Our local dealer is pretty good most of the time, if they don't have any loaners avaliable they usally give us a used 540i, X-5 4.4i, 745i or Li, to drive around in if we have a long service. One time our car was in there for like a month because the engine's drive pulleys (or something like that) had failed when they were testing it and they had to order the part from the factory in Germany. If you don't like a dealer, don't deal with them, and if you go out to buy a new car and don't buy it from them and tell them about it they will get either more rude or get their sh*t together. Make up a typed list of problems with the car before you take the car to the dealer that way when you don't have something fixed you have it on paper.


----------



## G750 (Aug 3, 2005)

Sorry re: loaner troubles.
I can't wait to upgrade and get rid of that HORRIBLE transmission jerkiness.


----------



## 2006_750Li_ED (Jul 3, 2005)

When you upgrade, insist that they give you Version 19.1 and make sure that they upgrade all the computers in the car.


----------



## ///MLover (Aug 5, 2005)

750li ed you are very lucky. I got my update done a week ago. Also still it fixed everything but the entertainment things. You got your car back in 3 days. I got mine back in 6 days. I was stuck driving a camry too. Next time im going to shelly bmw. Their service is a lot better than irvine. Where did u take urs? Was the service and concierge good?


----------



## 2006_750Li_ED (Jul 3, 2005)

I had my work done at Center BMW.
I get great service from them as they know me for the last 12 years.
But as nice as they may be to me, their service techncians still have a lot to learn for obviouse reasons, I honestly do not think that other dealers are much better.
It is not acceptable that it took 6 days, you must have been too accomodating, when you bring your car in you need to ask when would it be ready, call and check on them at least twice a day, if you feel that nothing is being done, pull out the car from them and take it elsewhere. They only get paid for completed jobs.


----------



## ///MLover (Aug 5, 2005)

Ya from now on i will.... Does or anyone or has anyone aver gotten a bmw rental car at no charge.... I am sick of driving camrys. I had heard that some dealers give out 745's. Man i would honestly love that if possible...


----------



## G750 (Aug 3, 2005)

I got an X3 once and a 323 another time.


----------



## 2006_750Li_ED (Jul 3, 2005)

Most dealers will give out 3 series and X3 loaners if it is a scheduled service.
Some dealers have more loaners than others, some other dealers will give you a rental BMW (Southbay did it for me once) and others like Center BMW will give you a KIA or a small Chevy. A Toyota Camry was a perk..... it was a free upgrade from Enterprise since they were out of all the small cars.

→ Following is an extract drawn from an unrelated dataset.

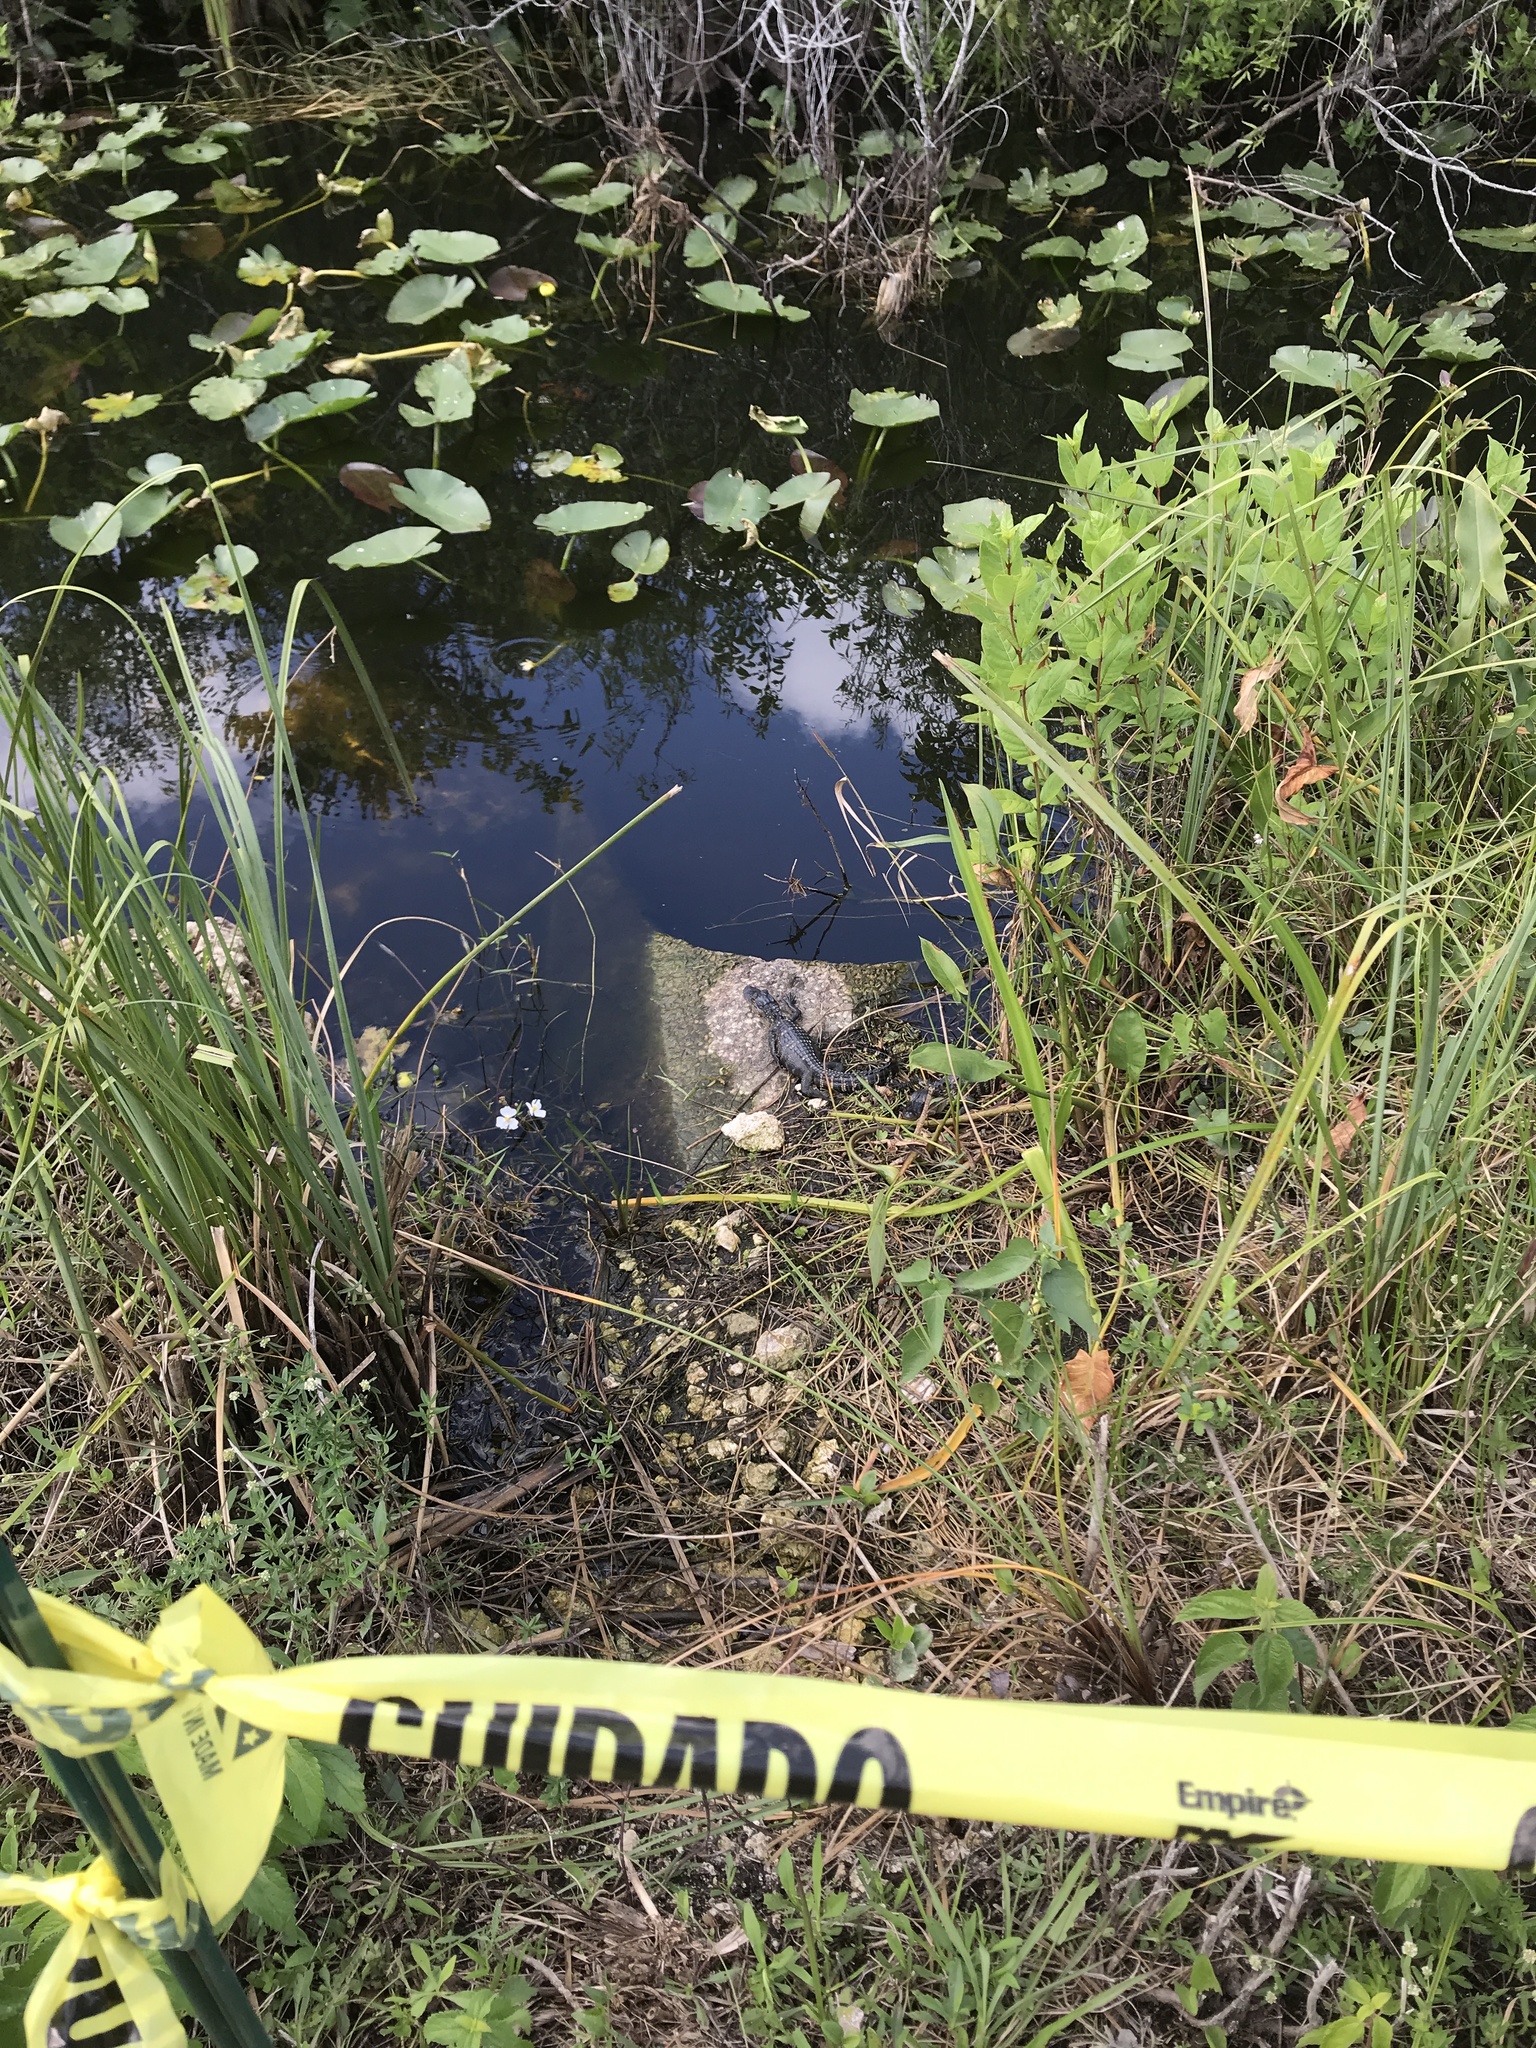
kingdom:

If you truly want good service, and have a car that has very few problems, Lexus is the place to go.
With BMW you are stuck with a very cheap company (very very cheap), howevr Audi is worse and Mercedes is not much better either.


----------



## seven06 (Oct 2, 2005)

How do you know what version software do you have? I just received my 750Li Oct 4th. Will i need to upgrade???


----------



## 2006_750Li_ED (Jul 3, 2005)

seven06 said:


> How do you know what version software do you have? I just received my 750Li Oct 4th. Will i need to upgrade???


There is no way to get the version number, however I did notive that on the version I have the navigation, while in perspective view mode has a blue sky and clouds, a feature I did not have before. so if you do not have the sky and clouds, youdo not have the latest version.


----------



## Nasty750 (Jul 1, 2005)

2006_750Li_ED

I think im suffering from the transmission jerking too... Since this post, is 19.1 the latest and greatest version ? I received my 750Li in June.


----------



## 2006_750Li_ED (Jul 3, 2005)

Nasty750 said:


> 2006_750Li_ED
> 
> I think im suffering from the transmission jerking too... Since this post, is 19.1 the latest and greatest version ? I received my 750Li in June.


You need the upgrade, apparently 19.2 is the latest. You probably have version 17.x


----------



## johndowd (Apr 2, 2006)

*Last Station problem*

I am frustrated by the last station problem too. Let me know if you get it fixed. Something so simple should be so easy to correct.


----------